RADICAL APPROACHES to the COMPLEXITIES of Today's Film and Media, with Special Interest in POLITICS, PREJUDICE and FEMINISM.
15 Years Of NYWIFT-funded Film Preservation
This amazing program features work, dating from 1950 to 1984, by women experimental filmmakers who played one of the most forceful parts in American avant-garde cinema.
This event offers a panoply of talent and includes narratives, personal documentaries, and abstract animation.

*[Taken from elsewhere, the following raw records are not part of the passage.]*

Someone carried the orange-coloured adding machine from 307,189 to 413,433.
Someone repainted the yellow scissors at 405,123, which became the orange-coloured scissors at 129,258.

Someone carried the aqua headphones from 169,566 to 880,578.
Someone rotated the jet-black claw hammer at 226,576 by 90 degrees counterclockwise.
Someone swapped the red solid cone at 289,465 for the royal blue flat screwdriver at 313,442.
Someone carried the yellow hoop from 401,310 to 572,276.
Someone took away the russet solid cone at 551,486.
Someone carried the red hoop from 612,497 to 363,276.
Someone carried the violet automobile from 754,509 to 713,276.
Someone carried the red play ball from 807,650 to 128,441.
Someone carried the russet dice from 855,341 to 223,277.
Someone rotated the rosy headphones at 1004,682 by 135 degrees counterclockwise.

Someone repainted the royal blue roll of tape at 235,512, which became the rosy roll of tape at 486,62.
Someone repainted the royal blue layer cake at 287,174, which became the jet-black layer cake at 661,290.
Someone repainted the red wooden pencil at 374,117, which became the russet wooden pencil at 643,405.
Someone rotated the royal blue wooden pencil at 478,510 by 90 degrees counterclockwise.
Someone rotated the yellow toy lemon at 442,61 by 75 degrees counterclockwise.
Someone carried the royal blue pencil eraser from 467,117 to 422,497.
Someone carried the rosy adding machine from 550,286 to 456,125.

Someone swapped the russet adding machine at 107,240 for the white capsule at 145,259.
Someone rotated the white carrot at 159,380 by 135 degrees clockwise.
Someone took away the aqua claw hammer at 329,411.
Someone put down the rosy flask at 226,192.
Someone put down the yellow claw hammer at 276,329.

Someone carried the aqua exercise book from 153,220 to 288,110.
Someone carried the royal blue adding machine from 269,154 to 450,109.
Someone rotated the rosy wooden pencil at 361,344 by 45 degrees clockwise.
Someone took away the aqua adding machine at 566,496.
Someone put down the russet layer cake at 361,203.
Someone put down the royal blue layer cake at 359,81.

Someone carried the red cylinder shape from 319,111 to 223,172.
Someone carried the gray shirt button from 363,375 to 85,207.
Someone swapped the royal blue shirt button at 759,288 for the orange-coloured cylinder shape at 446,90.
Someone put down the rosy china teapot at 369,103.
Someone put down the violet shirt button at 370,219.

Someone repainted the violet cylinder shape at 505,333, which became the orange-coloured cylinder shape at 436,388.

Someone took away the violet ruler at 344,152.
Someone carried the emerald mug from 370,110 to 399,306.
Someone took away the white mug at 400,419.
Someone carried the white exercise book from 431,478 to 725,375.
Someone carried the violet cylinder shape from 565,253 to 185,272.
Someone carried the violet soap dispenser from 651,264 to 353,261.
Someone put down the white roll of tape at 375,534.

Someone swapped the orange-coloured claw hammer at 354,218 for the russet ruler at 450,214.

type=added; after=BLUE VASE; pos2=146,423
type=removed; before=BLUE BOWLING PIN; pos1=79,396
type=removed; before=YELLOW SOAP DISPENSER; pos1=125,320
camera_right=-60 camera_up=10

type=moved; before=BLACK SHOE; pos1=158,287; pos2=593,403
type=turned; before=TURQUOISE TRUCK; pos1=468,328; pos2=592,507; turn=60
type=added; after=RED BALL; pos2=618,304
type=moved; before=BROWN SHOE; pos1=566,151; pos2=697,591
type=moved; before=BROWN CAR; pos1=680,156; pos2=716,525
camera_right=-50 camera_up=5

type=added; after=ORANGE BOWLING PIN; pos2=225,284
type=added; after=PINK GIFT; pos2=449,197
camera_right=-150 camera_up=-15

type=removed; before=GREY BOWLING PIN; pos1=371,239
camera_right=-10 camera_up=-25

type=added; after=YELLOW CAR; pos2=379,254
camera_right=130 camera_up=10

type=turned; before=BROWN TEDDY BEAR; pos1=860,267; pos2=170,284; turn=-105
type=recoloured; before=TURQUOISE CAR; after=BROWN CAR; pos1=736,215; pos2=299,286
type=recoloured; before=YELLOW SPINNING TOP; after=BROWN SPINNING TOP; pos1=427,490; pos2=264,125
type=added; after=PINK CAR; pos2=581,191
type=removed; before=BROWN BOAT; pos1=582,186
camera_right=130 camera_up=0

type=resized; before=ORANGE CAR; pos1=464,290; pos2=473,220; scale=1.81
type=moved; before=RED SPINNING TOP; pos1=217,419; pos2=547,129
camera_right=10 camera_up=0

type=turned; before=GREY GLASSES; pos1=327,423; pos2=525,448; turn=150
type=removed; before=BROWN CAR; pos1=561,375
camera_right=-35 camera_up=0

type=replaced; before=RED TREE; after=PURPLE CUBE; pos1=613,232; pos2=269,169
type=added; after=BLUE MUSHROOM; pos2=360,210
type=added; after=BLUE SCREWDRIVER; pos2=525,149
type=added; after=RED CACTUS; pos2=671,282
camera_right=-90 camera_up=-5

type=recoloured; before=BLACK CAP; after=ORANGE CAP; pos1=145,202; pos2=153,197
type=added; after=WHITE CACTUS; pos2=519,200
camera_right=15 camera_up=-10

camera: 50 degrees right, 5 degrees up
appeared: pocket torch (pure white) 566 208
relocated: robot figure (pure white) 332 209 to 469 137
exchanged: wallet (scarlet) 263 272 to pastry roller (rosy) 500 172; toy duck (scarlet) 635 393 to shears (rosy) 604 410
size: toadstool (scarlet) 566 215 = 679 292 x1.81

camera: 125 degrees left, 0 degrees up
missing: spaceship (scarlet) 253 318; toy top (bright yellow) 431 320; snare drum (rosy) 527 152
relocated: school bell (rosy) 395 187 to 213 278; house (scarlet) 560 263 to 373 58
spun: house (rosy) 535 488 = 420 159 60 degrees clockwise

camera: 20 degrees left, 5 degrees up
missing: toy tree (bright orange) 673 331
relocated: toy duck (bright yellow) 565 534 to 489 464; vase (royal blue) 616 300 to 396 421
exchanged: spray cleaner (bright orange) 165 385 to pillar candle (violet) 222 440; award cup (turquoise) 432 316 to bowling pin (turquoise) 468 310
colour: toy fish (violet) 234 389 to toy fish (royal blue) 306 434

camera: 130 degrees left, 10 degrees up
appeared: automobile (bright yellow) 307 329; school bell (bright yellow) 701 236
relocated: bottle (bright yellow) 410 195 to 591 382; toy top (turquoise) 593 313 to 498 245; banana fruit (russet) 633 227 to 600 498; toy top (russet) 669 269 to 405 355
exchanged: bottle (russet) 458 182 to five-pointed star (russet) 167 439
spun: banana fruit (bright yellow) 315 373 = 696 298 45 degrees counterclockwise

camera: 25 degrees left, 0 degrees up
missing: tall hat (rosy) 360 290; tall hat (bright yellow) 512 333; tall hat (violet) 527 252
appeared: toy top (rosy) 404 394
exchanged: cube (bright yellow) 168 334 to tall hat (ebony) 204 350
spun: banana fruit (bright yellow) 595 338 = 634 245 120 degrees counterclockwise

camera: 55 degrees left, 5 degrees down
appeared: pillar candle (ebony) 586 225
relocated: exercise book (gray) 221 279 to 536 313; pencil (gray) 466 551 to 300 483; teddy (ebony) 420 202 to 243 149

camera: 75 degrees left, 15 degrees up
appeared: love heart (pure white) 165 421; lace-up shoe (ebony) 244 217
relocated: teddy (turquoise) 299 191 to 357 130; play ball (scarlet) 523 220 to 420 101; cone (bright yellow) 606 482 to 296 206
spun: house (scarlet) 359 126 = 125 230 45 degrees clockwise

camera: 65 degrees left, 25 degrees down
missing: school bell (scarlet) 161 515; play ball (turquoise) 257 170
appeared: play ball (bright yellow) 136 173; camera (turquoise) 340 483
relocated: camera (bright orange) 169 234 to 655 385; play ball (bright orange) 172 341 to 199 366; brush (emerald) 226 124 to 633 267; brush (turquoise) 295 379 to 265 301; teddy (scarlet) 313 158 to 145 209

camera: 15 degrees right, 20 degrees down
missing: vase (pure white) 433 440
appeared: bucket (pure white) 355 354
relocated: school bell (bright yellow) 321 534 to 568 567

Pastorale, 1950, made by pioneering animator Mary Ellen Bute, this film animates Bach’s "Sheep May Safely Graze." A major ‘60s and ‘70s figure, filmmaker Storm De Hirsch saw Divination, 1964, as a "film poem that records a psychic event in color, shape and sound." Faith Hubley’sWindy Day, 1967 interprets a couple’s fantasies about love, marriage and life as voiced by their children, and was hailed as “a midget masterpiece” in Newsweek. Marie Menken, the legendary talent who influenced American avant-garde film in ways second only to that of Maya Deren, made her abstract film on light, Zenscapes, in 1969. Anything You Want to Be, 1971, is Liane Brandon’s effective, sardonic, independent film of the early women’s movement that explores the intense external pressures and the more subtle internal pressures a girl faces in finding her identity. The lush, evocative, Homage to Magritte, 1974, by Anita Thacher, was composed on an optical printer before the general use of digital tools. Bette Gordon’s Michigan Avenue, a 3 minute road movie from 1973, represents work from the powerful structuralist film movement of the '70s. Caroline and Frank Mouris made Coney in 1975, a wild, five minute pixilated tour of New York's amusement park, replete with an experimental soundtrack.Desire Pie, 1976, is animator Lisa Crafts’ explicit, humorous, warm and fantasy-filled celebration of lovemaking, with a magnetic jazz score. Remains to Be Seen, 1983, is one of animator Jane Aaron’s award winning, inventive, meticulous stop frame and line drawing animations that delight in life. Bent Time, 1984, inspired by the idea that time might bend in ways similar to light rays, is Barbara Hammer’s optically printed, single-frame film, set to Pauline Oliveros’s score.
Panel to follow with directors Liane Brandon, Lisa Crafts, Barbara Hammer, Jane Aaron, Bette Gordon, as well as Bute films curator/collector Cecile Starr, animator Emily Hubley, and Tribeca's experimental film programmer Jon Gartenberg.
Moderated by Drake Stutesman, Co-Chair of The Women's Film Preservation Fund and editor of Framework: The Journal of Cinema and Media.
The Women's Film Preservation Fund, a division of New York Women in Film and Television, founded in conjunction with the Museum of Modern Art in 1995, has preserved or restored, to date, 90 American films in which women have played a significant role, as director, animator, producer, writer, actor animator and more.